Under the acquisition agreement, signed with an unnamed third-party, Vital will purchase 70% of Forge’s assets for $378 million. The third party will purchase the remaining 30% of the assets for $162 million. Vital will operate the assets.
As Permian operates scramble to buy up inventory, Vital said the acquisition adds about 100 gross locations in Pecos, Reeves and Ward counties, Texas, across 24,000 net acres. The deal expands Vital’s Permian footprint to about 198,000 net acres and adds and average production of 9,500 boe/d, 65% oil, net to Vital.
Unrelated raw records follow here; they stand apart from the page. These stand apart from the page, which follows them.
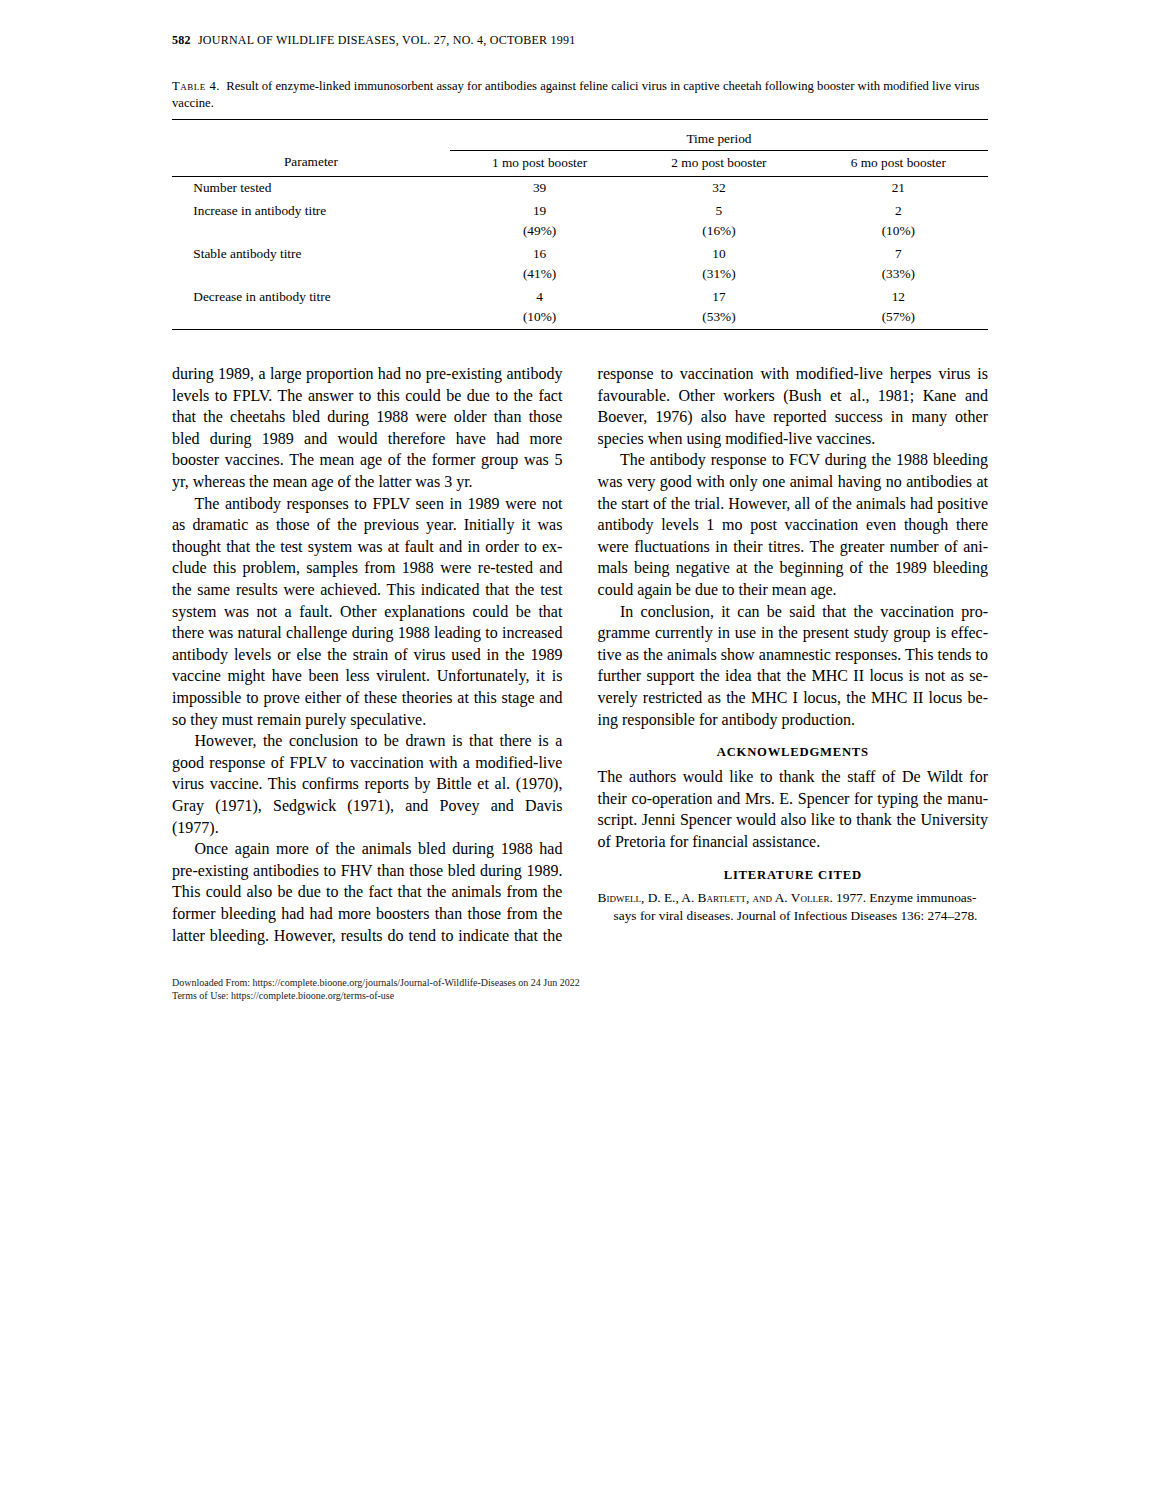582 JOURNAL OF WILDLIFE DISEASES, VOL. 27, NO. 4, OCTOBER 1991
Table 4. Result of enzyme-linked immunosorbent assay for antibodies against feline calici virus in captive cheetah following booster with modified live virus vaccine.
| | Time period |
| --- | --- |
| Parameter | 1 mo post booster | 2 mo post booster | 6 mo post booster |
| Number tested | 39 | 32 | 21 |
| Increase in antibody titre | 19 | 5 | 2 |
| | (49%) | (16%) | (10%) |
| Stable antibody titre | 16 | 10 | 7 |
| | (41%) | (31%) | (33%) |
| Decrease in antibody titre | 4 | 17 | 12 |
| | (10%) | (53%) | (57%) |
during 1989, a large proportion had no pre-existing antibody levels to FPLV. The answer to this could be due to the fact that the cheetahs bled during 1988 were older than those bled during 1989 and would therefore have had more booster vaccines. The mean age of the former group was 5 yr, whereas the mean age of the latter was 3 yr.
The antibody responses to FPLV seen in 1989 were not as dramatic as those of the previous year. Initially it was thought that the test system was at fault and in order to exclude this problem, samples from 1988 were re-tested and the same results were achieved. This indicated that the test system was not a fault. Other explanations could be that there was natural challenge during 1988 leading to increased antibody levels or else the strain of virus used in the 1989 vaccine might have been less virulent. Unfortunately, it is impossible to prove either of these theories at this stage and so they must remain purely speculative.
However, the conclusion to be drawn is that there is a good response of FPLV to vaccination with a modified-live virus vaccine. This confirms reports by Bittle et al. (1970), Gray (1971), Sedgwick (1971), and Povey and Davis (1977).
Once again more of the animals bled during 1988 had pre-existing antibodies to FHV than those bled during 1989. This could also be due to the fact that the animals from the former bleeding had had more boosters than those from the latter bleeding. However, results do tend to indicate that the response to vaccination with modified-live herpes virus is favourable. Other workers (Bush et al., 1981; Kane and Boever, 1976) also have reported success in many other species when using modified-live vaccines.
The antibody response to FCV during the 1988 bleeding was very good with only one animal having no antibodies at the start of the trial. However, all of the animals had positive antibody levels 1 mo post vaccination even though there were fluctuations in their titres. The greater number of animals being negative at the beginning of the 1989 bleeding could again be due to their mean age.
In conclusion, it can be said that the vaccination programme currently in use in the present study group is effective as the animals show anamnestic responses. This tends to further support the idea that the MHC II locus is not as severely restricted as the MHC I locus, the MHC II locus being responsible for antibody production.
Acknowledgments
The authors would like to thank the staff of De Wildt for their co-operation and Mrs. E. Spencer for typing the manuscript. Jenni Spencer would also like to thank the University of Pretoria for financial assistance.
Literature Cited
Bidwell, D. E., A. Bartlett, and A. Voller. 1977. Enzyme immunoassays for viral diseases. Journal of Infectious Diseases 136: 274–278.
Downloaded From: https://complete.bioone.org/journals/Journal-of-Wildlife-Diseases on 24 Jun 2022
Terms of Use: https://complete.bioone.org/terms-of-use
The transaction adds locations in the 2nd and 3rd Bone Spring and Wolfcamp A formations. Vital Energy said the wells breakeven at an average price of approximately $50 per Nymex WTI barrel. The company also sees potential upside in the stacked formations.
The company, formerly known as Laredo Petroleum, plans to operate one rig on the acquired properties, increasing its total Permian rig count to three.
The company said the transaction is valued about 2.5x its next 12 months consolidated EBITDA based on strip pricing as of April 28, “in line with recent transaction values in the basin and estimated to be 20% accretive to next 12 months’ free cash flow [FCF]” and FCF per share.
Vital anticipated the purchase will be leverage neutral within 18 months at $75 Nymex WTI.
Vital Energy said it plans to fund the acquisition through the use of its credit facility. The transaction is expected to close in late second-quarter 2023 with an effective date of March 1, 2023, subject to customary closing conditions.
“This accretive acquisition is attractively priced and significantly expands Vital Energy’s Permian focus, adding a core operating area in the Delaware Basin,” said Jason Pigott, Vital Energy’s president and CEO. “We have a proven track record of building value through our disciplined acquisition strategy. Today’s deal significantly enhances our outlook for free cash flow generation which we will use to pay down debt and strengthen our balance sheet."
Houlihan Lokey and KeyBank are serving as financial advisers to Vital Energy and Latham & Watkins is serving as legal counsel. RBC Richardson Barr is serving as financial adviser to Forge and O’Melveny & Myers is serving as legal counsel. O’Melveny served as legal counsel to Forge Energy II.